Students in Buffalo Public Schools will have an opportunity to get hands-on play while learning more about science, technology, engineering and math - or STEM - through a partnership involving the school district, a local children's museum and a telecommunications giant.
As an estimated 300 children played late Tuesday morning inside the Explore & More Ralph C. Wilson, Jr. Children's Museum in downtown Buffalo, museum chief executive officer Michelle Urbanczyk was announcing a new partnership that will give hundreds more Buffalo Public School students the chance to play and learn inside the facility.
"Our AT&T STEM program is made possible to bring 1,500 Buffalo schoolchildren to the museum," she said. "This means there's not a cost. There's no bus cost, there's no cost to come into the museum. And the kids have a passport program where they go around the museum and learn different skills as it relates to STEM."
The examples include STEM's relationship with building and construction, farming and food production, and medicine.
Kevin Hanna, AT&T's director of external affairs, said educators keep stressing the need to provide STEM education to young children. He suggests millions of STEM-related jobs are unfilled nationwide. His own company is among those that will depend on future skilled candidates to emerge and fill those positions, even years from now.
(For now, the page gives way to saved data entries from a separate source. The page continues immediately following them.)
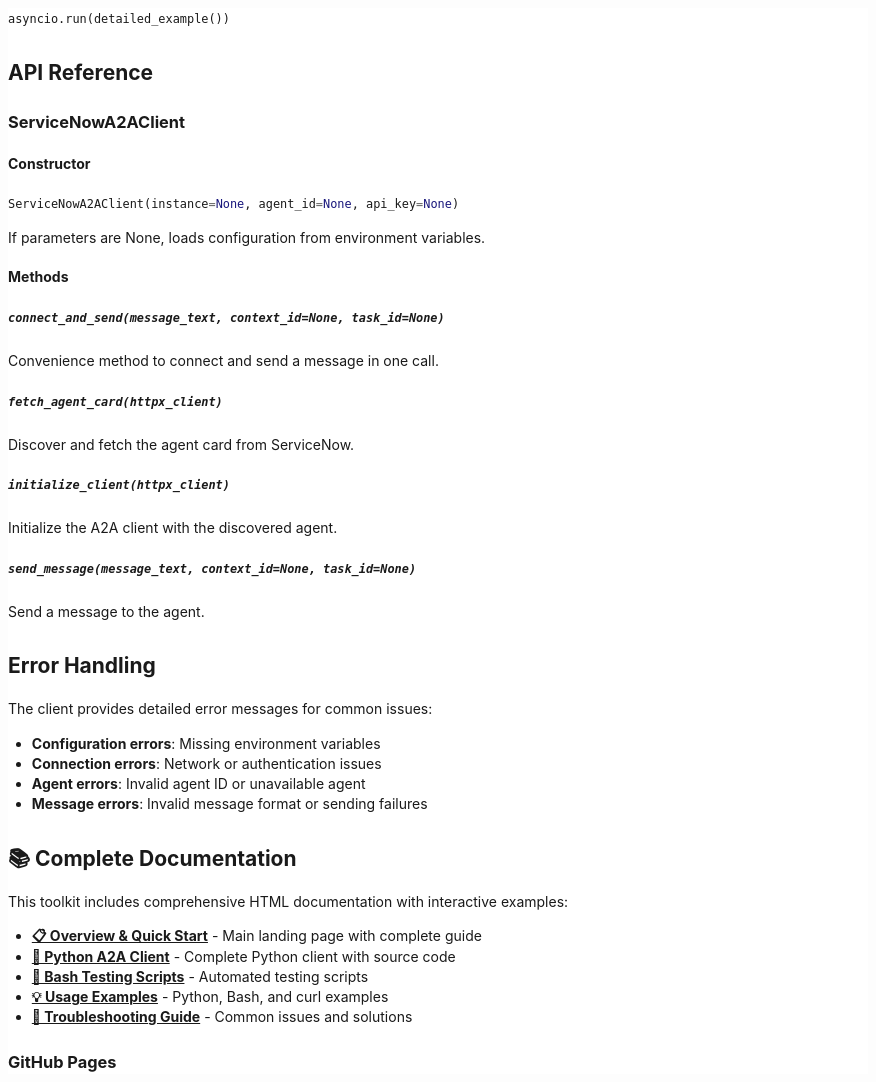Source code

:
 ```python
asyncio.run(detailed_example())
```

## API Reference

### ServiceNowA2AClient

#### Constructor
```python
ServiceNowA2AClient(instance=None, agent_id=None, api_key=None)
```

If parameters are None, loads configuration from environment variables.

#### Methods

##### `connect_and_send(message_text, context_id=None, task_id=None)`
Convenience method to connect and send a message in one call.

##### `fetch_agent_card(httpx_client)`
Discover and fetch the agent card from ServiceNow.

##### `initialize_client(httpx_client)`
Initialize the A2A client with the discovered agent.

##### `send_message(message_text, context_id=None, task_id=None)`
Send a message to the agent.

## Error Handling

The client provides detailed error messages for common issues:

- **Configuration errors**: Missing environment variables
- **Connection errors**: Network or authentication issues
- **Agent errors**: Invalid agent ID or unavailable agent
- **Message errors**: Invalid message format or sending failures

## 📚 Complete Documentation

This toolkit includes comprehensive HTML documentation with interactive examples:

- **[📋 Overview & Quick Start](ServiceNow_A2A_Complete_Index.html)** - Main landing page with complete guide
- **[🐍 Python A2A Client](ServiceNow_A2A_Python_Client.html)** - Complete Python client with source code
- **[📜 Bash Testing Scripts](ServiceNow_A2A_Bash_Scripts.html)** - Automated testing scripts
- **[💡 Usage Examples](ServiceNow_A2A_Examples.html)** - Python, Bash, and curl examples
- **[🔧 Troubleshooting Guide](ServiceNow_A2A_Troubleshooting.html)** - Common issues and solutions

### GitHub Pages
"It's vital for us to have the best and brightest talent to really manage AT&T's future and our future initiatives, both men and women from diverse backgrounds," he said. "Students like those here today are not only critical to AT&T's future success but are also vital to our region, and to the City of Buffalo. They are the future. They are the technology leaders of the future that will keep this region thriving."
The program also involves the selection of high school students who will be trained to utilize Explore & More as STEM mentors to younger pupils. Those who complete this will receive scholarship awards.
"They can learn it, can teach it and maybe become those future educators we desperately need," Urbanczyk said. "What we also need is we need educators who understand the importance of play and informal learning to make that formal learning much more enriched."